Copy every line from the records below that holds the word "approaches".

(Source records)
[Start of Attachment]
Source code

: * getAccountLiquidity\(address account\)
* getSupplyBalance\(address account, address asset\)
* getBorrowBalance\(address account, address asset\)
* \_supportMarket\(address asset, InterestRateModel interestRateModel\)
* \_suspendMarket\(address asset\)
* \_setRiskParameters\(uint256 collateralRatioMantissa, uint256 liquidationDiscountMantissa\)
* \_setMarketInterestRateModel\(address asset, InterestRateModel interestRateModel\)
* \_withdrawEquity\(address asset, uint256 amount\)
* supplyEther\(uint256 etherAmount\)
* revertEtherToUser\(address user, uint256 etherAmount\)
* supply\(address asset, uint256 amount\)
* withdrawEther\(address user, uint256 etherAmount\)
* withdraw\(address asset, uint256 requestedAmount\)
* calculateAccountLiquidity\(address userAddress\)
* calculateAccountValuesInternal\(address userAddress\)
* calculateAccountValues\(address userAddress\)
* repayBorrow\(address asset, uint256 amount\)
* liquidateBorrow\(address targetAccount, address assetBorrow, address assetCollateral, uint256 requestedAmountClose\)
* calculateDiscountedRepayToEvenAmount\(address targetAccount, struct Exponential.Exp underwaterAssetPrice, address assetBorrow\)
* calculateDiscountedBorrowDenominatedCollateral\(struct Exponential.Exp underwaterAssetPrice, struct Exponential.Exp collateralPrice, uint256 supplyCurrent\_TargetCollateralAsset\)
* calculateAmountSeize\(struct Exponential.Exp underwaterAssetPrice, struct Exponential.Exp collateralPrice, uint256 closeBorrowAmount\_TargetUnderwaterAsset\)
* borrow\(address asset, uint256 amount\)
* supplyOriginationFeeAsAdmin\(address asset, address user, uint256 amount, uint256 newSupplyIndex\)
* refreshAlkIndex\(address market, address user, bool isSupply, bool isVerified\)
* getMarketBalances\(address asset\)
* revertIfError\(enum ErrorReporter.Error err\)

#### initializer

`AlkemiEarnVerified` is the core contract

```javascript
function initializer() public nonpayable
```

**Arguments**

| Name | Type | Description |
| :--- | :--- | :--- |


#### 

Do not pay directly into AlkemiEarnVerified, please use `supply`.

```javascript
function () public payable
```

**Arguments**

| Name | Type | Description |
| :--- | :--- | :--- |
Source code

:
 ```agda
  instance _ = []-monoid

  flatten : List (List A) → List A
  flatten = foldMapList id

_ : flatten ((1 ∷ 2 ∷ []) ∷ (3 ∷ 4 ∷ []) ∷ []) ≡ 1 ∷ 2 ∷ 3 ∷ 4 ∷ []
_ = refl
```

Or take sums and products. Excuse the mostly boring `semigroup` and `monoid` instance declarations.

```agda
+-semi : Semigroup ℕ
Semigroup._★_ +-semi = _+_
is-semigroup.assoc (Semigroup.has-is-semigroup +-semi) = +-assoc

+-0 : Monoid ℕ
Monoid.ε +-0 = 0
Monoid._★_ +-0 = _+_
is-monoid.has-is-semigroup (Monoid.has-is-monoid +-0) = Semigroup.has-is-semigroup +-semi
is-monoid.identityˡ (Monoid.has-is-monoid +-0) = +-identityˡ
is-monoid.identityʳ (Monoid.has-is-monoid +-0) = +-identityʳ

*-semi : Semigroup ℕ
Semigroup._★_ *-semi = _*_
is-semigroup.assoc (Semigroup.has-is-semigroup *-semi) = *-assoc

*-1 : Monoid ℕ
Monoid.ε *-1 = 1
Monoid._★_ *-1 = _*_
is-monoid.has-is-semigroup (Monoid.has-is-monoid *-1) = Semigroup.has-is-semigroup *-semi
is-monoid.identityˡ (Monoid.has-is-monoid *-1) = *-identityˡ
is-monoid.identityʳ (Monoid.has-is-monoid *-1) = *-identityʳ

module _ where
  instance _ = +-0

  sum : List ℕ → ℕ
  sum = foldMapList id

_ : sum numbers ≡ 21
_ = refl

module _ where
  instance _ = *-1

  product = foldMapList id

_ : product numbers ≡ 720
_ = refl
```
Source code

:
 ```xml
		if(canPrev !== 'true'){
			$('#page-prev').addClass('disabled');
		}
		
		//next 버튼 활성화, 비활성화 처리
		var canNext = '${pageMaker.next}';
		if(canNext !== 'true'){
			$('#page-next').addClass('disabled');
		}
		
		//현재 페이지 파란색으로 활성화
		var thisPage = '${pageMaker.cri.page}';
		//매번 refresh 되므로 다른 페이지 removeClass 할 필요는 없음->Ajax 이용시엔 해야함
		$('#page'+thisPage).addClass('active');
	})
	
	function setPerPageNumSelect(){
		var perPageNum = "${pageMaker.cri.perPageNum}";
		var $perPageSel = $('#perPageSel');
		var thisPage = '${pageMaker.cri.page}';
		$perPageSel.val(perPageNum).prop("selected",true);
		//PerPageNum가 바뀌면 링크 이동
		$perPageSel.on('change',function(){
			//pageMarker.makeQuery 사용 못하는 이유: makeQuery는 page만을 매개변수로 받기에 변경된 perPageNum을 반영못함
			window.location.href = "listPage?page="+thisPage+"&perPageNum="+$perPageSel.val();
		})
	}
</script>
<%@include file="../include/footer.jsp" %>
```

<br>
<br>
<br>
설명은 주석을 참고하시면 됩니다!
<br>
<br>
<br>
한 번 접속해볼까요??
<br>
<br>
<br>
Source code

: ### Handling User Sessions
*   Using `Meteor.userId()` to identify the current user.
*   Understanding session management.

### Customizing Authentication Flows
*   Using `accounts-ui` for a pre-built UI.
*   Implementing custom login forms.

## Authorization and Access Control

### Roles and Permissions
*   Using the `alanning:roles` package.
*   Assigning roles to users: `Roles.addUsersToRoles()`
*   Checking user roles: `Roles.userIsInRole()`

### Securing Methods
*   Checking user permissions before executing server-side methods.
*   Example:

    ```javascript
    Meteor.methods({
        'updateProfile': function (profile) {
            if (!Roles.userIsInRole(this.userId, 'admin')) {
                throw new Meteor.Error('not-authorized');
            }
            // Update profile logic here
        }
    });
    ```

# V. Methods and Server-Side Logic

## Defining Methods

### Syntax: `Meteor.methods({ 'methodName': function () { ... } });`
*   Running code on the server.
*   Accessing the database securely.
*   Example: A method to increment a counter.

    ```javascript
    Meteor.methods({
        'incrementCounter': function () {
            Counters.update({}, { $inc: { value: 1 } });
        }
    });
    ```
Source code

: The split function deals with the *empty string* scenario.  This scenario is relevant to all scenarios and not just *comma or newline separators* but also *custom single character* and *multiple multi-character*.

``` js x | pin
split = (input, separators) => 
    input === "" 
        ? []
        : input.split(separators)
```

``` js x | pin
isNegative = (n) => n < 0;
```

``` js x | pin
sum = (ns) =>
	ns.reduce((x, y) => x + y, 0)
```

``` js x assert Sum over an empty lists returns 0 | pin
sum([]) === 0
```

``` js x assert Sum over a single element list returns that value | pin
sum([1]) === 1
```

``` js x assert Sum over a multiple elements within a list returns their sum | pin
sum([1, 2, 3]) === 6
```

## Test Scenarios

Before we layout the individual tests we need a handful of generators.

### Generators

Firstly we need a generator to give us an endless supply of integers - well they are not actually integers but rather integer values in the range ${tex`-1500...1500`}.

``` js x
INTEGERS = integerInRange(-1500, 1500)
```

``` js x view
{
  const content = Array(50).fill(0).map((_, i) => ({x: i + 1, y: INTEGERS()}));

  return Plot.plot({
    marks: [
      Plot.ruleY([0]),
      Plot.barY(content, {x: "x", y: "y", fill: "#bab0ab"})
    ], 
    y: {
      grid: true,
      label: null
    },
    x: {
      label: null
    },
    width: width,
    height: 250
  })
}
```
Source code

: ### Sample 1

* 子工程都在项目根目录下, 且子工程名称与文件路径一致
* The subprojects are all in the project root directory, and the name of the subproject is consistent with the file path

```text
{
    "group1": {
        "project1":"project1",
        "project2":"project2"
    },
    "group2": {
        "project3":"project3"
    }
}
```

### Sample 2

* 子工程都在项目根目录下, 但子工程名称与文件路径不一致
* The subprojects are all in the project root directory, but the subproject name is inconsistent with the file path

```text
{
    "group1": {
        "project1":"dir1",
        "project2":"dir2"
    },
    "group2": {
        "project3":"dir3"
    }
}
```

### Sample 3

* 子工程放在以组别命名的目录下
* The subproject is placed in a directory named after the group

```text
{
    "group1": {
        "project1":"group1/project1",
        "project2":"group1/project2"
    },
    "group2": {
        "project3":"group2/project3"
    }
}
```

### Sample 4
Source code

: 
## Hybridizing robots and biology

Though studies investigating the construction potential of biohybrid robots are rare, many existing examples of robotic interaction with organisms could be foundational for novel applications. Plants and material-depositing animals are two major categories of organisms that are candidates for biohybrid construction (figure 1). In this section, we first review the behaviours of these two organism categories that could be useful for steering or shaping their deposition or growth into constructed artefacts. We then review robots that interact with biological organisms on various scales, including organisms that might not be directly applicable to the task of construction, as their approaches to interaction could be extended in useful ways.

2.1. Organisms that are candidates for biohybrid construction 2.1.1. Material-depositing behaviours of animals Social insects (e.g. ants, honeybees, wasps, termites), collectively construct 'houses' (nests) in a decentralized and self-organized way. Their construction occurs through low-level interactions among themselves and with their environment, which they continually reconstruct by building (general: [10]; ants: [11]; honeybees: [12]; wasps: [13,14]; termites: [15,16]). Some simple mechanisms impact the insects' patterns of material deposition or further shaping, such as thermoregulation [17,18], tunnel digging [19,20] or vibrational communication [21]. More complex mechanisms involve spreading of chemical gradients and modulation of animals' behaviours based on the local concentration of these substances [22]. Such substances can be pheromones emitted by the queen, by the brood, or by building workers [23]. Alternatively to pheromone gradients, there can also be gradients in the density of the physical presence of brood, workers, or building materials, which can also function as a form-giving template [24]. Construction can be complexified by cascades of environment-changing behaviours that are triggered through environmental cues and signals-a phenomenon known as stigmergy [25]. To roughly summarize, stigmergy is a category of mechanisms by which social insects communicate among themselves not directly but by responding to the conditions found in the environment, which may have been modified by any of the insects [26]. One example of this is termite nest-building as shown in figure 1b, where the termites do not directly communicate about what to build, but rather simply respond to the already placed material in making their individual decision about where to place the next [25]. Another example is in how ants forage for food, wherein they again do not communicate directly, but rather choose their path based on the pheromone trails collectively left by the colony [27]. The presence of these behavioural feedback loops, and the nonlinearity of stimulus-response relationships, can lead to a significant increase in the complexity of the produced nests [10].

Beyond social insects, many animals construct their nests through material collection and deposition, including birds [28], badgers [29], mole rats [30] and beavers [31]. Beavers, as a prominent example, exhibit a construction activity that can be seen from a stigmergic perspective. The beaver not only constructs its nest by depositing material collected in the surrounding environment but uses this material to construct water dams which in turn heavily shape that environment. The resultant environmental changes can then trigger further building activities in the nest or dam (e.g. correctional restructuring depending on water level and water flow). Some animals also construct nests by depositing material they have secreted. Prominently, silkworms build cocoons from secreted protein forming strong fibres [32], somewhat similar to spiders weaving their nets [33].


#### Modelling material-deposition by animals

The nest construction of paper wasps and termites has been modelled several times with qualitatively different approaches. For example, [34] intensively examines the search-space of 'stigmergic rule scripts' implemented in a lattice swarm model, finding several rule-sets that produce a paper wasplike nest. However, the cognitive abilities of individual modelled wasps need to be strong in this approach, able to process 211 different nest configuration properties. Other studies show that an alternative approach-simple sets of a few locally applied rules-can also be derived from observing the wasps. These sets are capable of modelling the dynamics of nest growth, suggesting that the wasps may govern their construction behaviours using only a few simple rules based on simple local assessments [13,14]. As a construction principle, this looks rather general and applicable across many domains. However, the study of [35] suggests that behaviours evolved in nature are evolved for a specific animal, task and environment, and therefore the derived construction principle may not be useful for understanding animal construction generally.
[End of Attachment]
- **Response to this task**:
Though studies investigating the construction potential of biohybrid robots are rare, many existing examples of robotic interaction with organisms could be foundational for novel applications. Plants and material-depositing animals are two major categories of organisms that are candidates for biohybrid construction (figure 1). In this section, we first review the behaviours of these two organism categories that could be useful for steering or shaping their deposition or growth into constructed artefacts. We then review robots that interact with biological organisms on various scales, including organisms that might not be directly applicable to the task of construction, as their approaches to interaction could be extended in useful ways.
The nest construction of paper wasps and termites has been modelled several times with qualitatively different approaches. For example, [34] intensively examines the search-space of 'stigmergic rule scripts' implemented in a lattice swarm model, finding several rule-sets that produce a paper wasplike nest. However, the cognitive abilities of individual modelled wasps need to be strong in this approach, able to process 211 different nest configuration properties. Other studies show that an alternative approach-simple sets of a few locally applied rules-can also be derived from observing the wasps. These sets are capable of modelling the dynamics of nest growth, suggesting that the wasps may govern their construction behaviours using only a few simple rules based on simple local assessments [13,14]. As a construction principle, this looks rather general and applicable across many domains. However, the study of [35] suggests that behaviours evolved in nature are evolved for a specific animal, task and environment, and therefore the derived construction principle may not be useful for understanding animal construction generally.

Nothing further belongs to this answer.